The natural presumption was that she had been thrown from her horse. Possibly she was lying injured somewhere. The Sandra Websdell enquiry was temporarily shelved, and all available police officers were sent out to search the lanes and bridleways.
Local people also helped. A farmer’s wife who sometimes rode with Annabel Yardley toured their favourite forest tracks in a Land Rover, with friends as look-outs; with no result. But there was of course the possibility that the horse had taken fright and bolted among the trees, throwing its rider some distance from the bridleway. In that event, she might be lying anywhere.
‘Looks as though we’ll have to put out a public appeal for volunteers and mount a general search,’ said Chief Inspector Quantrill towards the end of the morning. ‘She must be out there somewhere. Unless …’
He and Sergeant Lloyd looked at each other, half-reluctant to voice the thought that had occurred to both of them.
‘Do you think it’s likely?’ asked Hilary.
‘It’s possible, isn’t it? We suspect that more than one man was involved in Sandra’s abduction, but we still don’t know what they wanted her for. Her death seems to have been unpremeditated, so it must have left them with their business unfinished. If one of them came across another woman this morning, on her own in the forest after having been thrown from her horse, he might have seen her as a replacement for Sandra.’
‘But the Flintknappers Arms lot know that we’re on to them. Surely they wouldn’t take that risk?’
‘They might, if they’re using some other building. Somewhere we haven’t yet found. But we’ll start with their own premises – I want a quick swoop made on Thorold’s barn, Horrocks’s woodshed, and Braithwaite’s boathouse, just to make sure that Mrs Yardley isn’t there. We’d better have simultaneous visits made on Bolderow and Osler as well.’
‘I’m going to see Lois Goodwin today,’ said Hilary. ‘I’ll persuade her to give me a tour of the Flintknappers Arms while I’m there. But even if this does turn out to be an abduction, mightn’t it be personal to Mrs Yardley? Perhaps someone completely unconnected with Fodderstone had a motive for abducting her. I can imagine that her private life is a bit complicated.
’
‘Hmm. Well, yes, that’s another angle to be considered.’ Quantrill scratched his chin and thought about it. ‘And as it happens, we know someone who’s involved with her, don’t we? What’s more – not that I’m suggesting he’d abduct her – we know that he went to see her last night.’
Though the weather was still hot and humid, visibility had improved sufficiently for Martin Tait to go flying.

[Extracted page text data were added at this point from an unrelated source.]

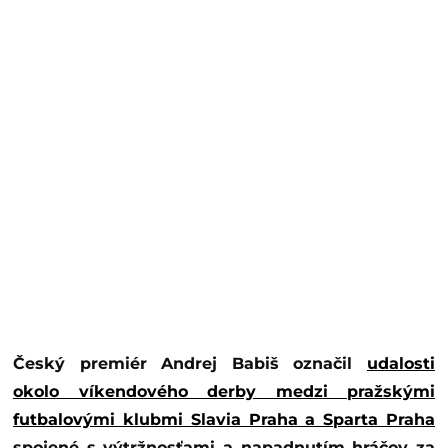
Český premiér Andrej Babiš označil
udalosti
okolo víkendového derby medzi pražskými
futbalovými klubmi Slavia Praha a Sparta Praha
spojené s výtržnosťami a napadnutím hráčov za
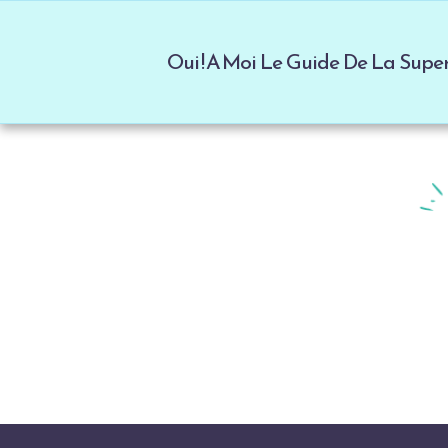
Oui ! A Moi Le Guide De La Sup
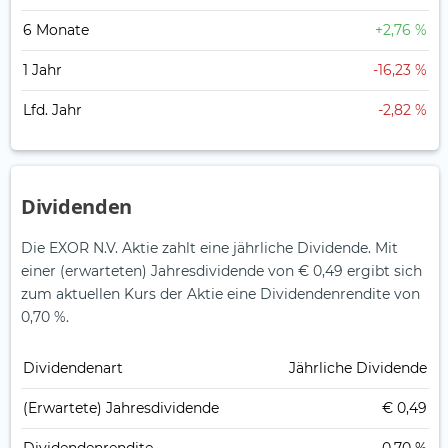
6 Monate
+2,76 %
1 Jahr
-16,23 %
Lfd. Jahr
-2,82 %
Dividenden
Die EXOR N.V. Aktie zahlt eine jährliche Dividende.
Mit
einer (erwarteten) Jahresdividende von € 0,49 ergibt sich
zum aktuellen Kurs der Aktie eine Dividendenrendite von
0,70 %.
Dividendenart
Jährliche Dividende
(Erwartete) Jahresdividende
€ 0,49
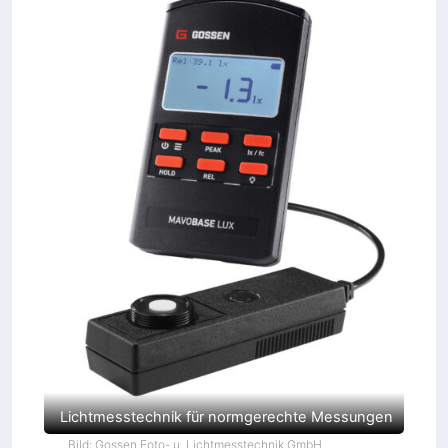
Lichtmesstechnik für normgerechte Messungen
Bild: Gossen Foto- u. Lichtmesstechnik GmbH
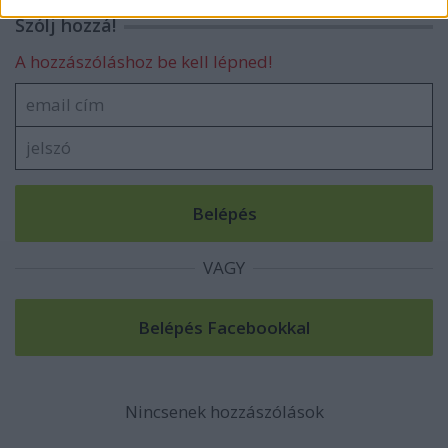
related to security, including authentication
Szólj hozzá!
functionality and fraud prevention, and other
user protection.
A hozzászóláshoz be kell lépned!
VAGY
Nincsenek hozzászólások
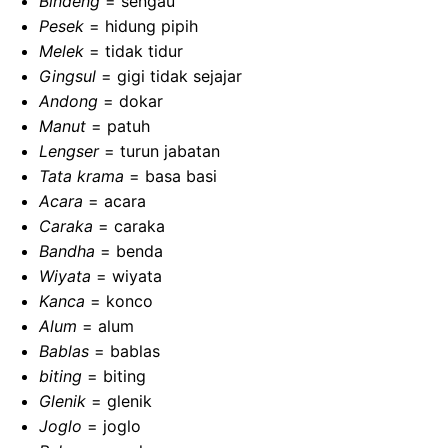
Bindeng
= sengau
Pesek
= hidung pipih
Melek
= tidak tidur
Gingsul
= gigi tidak sejajar
Andong
= dokar
Manut
= patuh
Lengser
= turun jabatan
Tata krama
= basa basi
Acara
= acara
Caraka
= caraka
Bandha
= benda
Wiyata
= wiyata
Kanca
= konco
Alum
= alum
Bablas
= bablas
biting
= biting
Glenik
= glenik
Joglo
= joglo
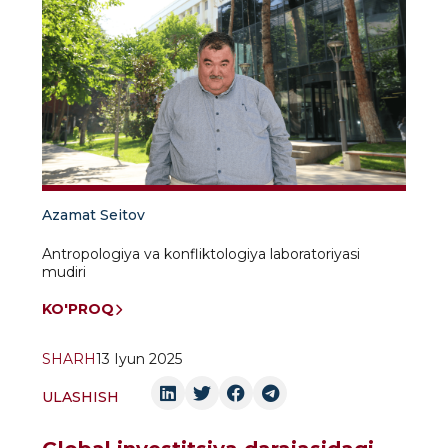
Azamat Seitov
Antropologiya va konfliktologiya laboratoriyasi
mudiri
KO'PROQ
SHARH
13 Iyun 2025
ULASHISH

When he landed, he found the Chief Inspector waiting for him outside the hangar.
‘I’ve had a devil of a job tracking you down,’ complained Quantrill. ‘What’s this bull you gave your aunt about being recalled by the regional crime squad?’

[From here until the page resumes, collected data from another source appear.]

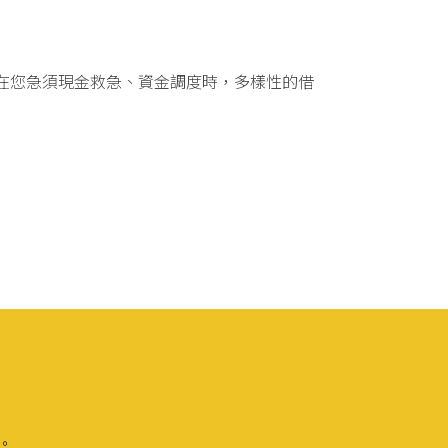
在您急須現金救急、資金調度時，多樣性的借
理。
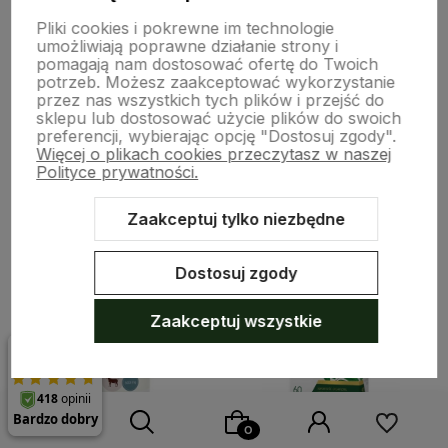
masłowy 170 mg) x 100
kapsułek MEDICA HERBS
Pliki cookies i pokrewne im technologie
kapsułek ALINESS
umożliwiają poprawne działanie strony i
34,19 zł
45,90 zł
pomagają nam dostosować ofertę do Twoich
potrzeb. Możesz zaakceptować wykorzystanie
Cena regularna:
35,99 zł
-5%
przez nas wszystkich tych plików i przejść do
Najniższa cena:
35,99 zł
sklepu lub dostosować użycie plików do swoich
preferencji, wybierając opcję "Dostosuj zgody".
Więcej o plikach cookies przeczytasz w naszej
Polityce prywatności.
Do koszyka
Do koszyka
Zaakceptuj tylko niezbędne
Do ulubionych
Do ulubi
Dostosuj zgody
Zaakceptuj wszystkie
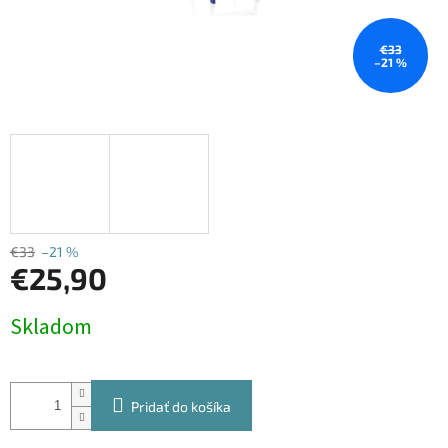
€33
–21 %
€33
–21 %
€25,90
Jednotková
Skladom
cena:
Pridať do košíka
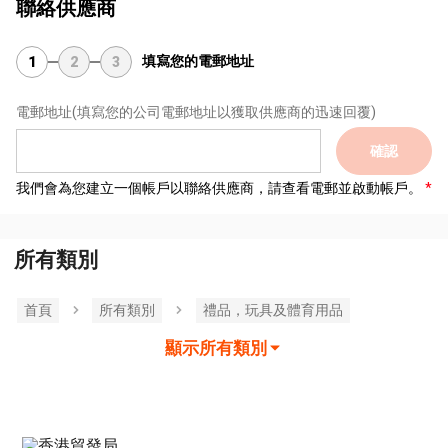
聯絡供應商
填寫您的電郵地址
1
2
3
電郵地址
(填寫您的公司電郵地址以獲取供應商的迅速回覆)
確認
我們會為您建立一個帳戶以聯絡供應商，請查看電郵並啟動帳戶。
所有類別
首頁
所有類別
禮品，玩具及體育用品
顯示所有類別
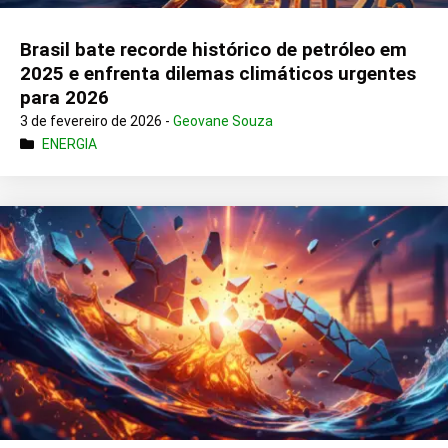
Brasil bate recorde histórico de petróleo em
2025 e enfrenta dilemas climáticos urgentes
para 2026
3 de fevereiro de 2026 -
Geovane Souza
ENERGIA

Tait was in an icy mood. He hadn’t been able to enjoy his flight, conscious all the time of the hideous cost of private flying: aircraft fuel, hangar space, engineering, insurance, airworthiness certification, club membership.
‘What I told my aunt is no concern of anyone else,’ he snapped.
‘I thought you were going to stay with her all week. Anything wrong between you?’
‘Of course not. Aunt Con’s not well, that’s all. I thought I was imposing on her, so I made an excuse to leave. Though what it’s got to do with you –’
‘All right – sorry I asked. I’ve come to see you about Mrs Yardley.’
They were walking together across the hot concrete apron towards the flying-club premises. Quantrill had hoped to be offered a beer at the bar, but it began to seem unlikely. Tait had stopped in mid-stride and was staring at him with suspicion, even hostility.
‘What about Mrs Yardley?’
‘You visited her yesterday evening, didn’t you? You rang the incident room afterwards to say she knew nothing about the Websdells’garden gnome.’
‘Yes.’
‘Well, she’s now missing.’ Quantrill explained the circumstances, and the possibility that Mrs Yardley’s disappearance might be linked with Sandra’s. ‘On the other hand, the answer may be in her private life. And I thought you were the man to talk to about that.’